── Page extract ──

[swift-evolution] [Review] SE-0194: Derived Collection of Enum Cases

Brent Royal-Gordon brent at architechies.com
Thu Jan 11 23:42:29 CST 2018

> On Jan 11, 2018, at 4:21 PM, Paul Cantrell <cantrell at pobox.com> wrote:
> This raises a question related to Chris’s: what is the utility of having Limb conform to a protocol instead of just providing allValues ad hoc? Does CaseEnumerable / ValueEnumerable serve any purpose other than triggering special behavior in the compiler? Would the protocol ever be used as the type of something in code?
> My answers, admittedly weak ones, are: (1) conventions are nice and consistency is nice, and (2) you never know how an abstraction might be used, but you do know that people will be angry when it should fit but doesn’t. I can’t come up with a more compelling or specific argument than those.

Here's a place where you might want to use the protocol: Suppose you're writing a table view data source that displays editable controls for a form. You support several different types of controls, one of which is a list of choices for a picker controller.

	enum Control<Value> {
		case textField
		case picker(choices: [Value])
		func makeView() -> UIView { … }
		subscript(valueOf view: UIView) -> Value { get { … } set { … } }

Presumably you end up writing a schema which looks something like:

	formDataSource = FormDataSource(value: person)

───

* **Set of tasks**
A: Reproduce the part of the SE-0194 review post between "[swift-evolution] [Review] SE-0194: Derived" and "argument than those.", inclusive.
B: In the SE-0194 review post, who wrote the quoted message, and when was it sent?
C: Continue the SE-0194 review post from the point where it stops.
None of the items recorded below are needed.

── Given data ──

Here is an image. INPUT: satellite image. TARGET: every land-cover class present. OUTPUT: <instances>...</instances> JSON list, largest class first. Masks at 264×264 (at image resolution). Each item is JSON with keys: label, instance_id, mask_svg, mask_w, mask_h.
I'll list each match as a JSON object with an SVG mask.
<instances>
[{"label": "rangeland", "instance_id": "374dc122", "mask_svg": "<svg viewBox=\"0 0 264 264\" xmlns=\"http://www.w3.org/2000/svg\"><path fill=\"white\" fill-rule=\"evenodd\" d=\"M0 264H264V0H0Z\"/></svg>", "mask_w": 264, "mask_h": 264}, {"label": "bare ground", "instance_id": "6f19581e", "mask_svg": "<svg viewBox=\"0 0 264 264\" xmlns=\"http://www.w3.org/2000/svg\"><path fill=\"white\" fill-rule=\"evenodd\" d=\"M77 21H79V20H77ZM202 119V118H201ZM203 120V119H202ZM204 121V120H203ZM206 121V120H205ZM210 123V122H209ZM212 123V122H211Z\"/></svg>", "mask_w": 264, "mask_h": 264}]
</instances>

───

* **Outputs for the tasks**
A:
[swift-evolution] [Review] SE-0194: Derived Collection of Enum Cases

Brent Royal-Gordon brent at architechies.com
Thu Jan 11 23:42:29 CST 2018

> On Jan 11, 2018, at 4:21 PM, Paul Cantrell <cantrell at pobox.com> wrote:
> This raises a question related to Chris’s: what is the utility of having Limb conform to a protocol instead of just providing allValues ad hoc? Does CaseEnumerable / ValueEnumerable serve any purpose other than triggering special behavior in the compiler? Would the protocol ever be used as the type of something in code?
> My answers, admittedly weak ones, are: (1) conventions are nice and consistency is nice, and (2) you never know how an abstraction might be used, but you do know that people will be angry when it should fit but doesn’t. I can’t come up with a more compelling or specific argument than those.

B: Paul Cantrell wrote it on Jan 11, 2018, at 4:21 PM.

C:
	formDataSource.fields = [
		Section(title: nil, fields: [
			Field(title: "Name", keyPath: \.name, control: .textField),
			Field(title: "Gender", keyPath: \.gender, control: . picker(choices: Array(Gender.allValues))),
	tableView.dataSource = formDataSource

The `Array(Gender.allValues)` here is clutter; it'd be nice if we didn't have to write it explicitly. After all, if you're choosing a value of something you know is an enum, it's sensible to assume that you want to choose from all values if it doesn't specify anything more specific. If `ValueEnumerable` is a formalized protocol, you can do that with a constrained extension:

	extension Control where Value: ValueEnumerable {
		static var picker: Control {
			return .picker(choices: Array(Value.allValues))

And now you just need to write:

			Field(title: "Gender", keyPath: \.gender, control: . picker)

Basically, having `ValueEnumerable` be a formal protocol means we can extend this small automatic behavior into larger automatic behaviors. I can imagine, for instance, building a fuzzer which, given a list of `WritableKeyPath`s whose types are all `ValueEnumerable`, automatically generates random instances of a type and feeds them into a test function. If we get read-write reflection, we might be able to do this automatically and recursively. That'd be pretty cool.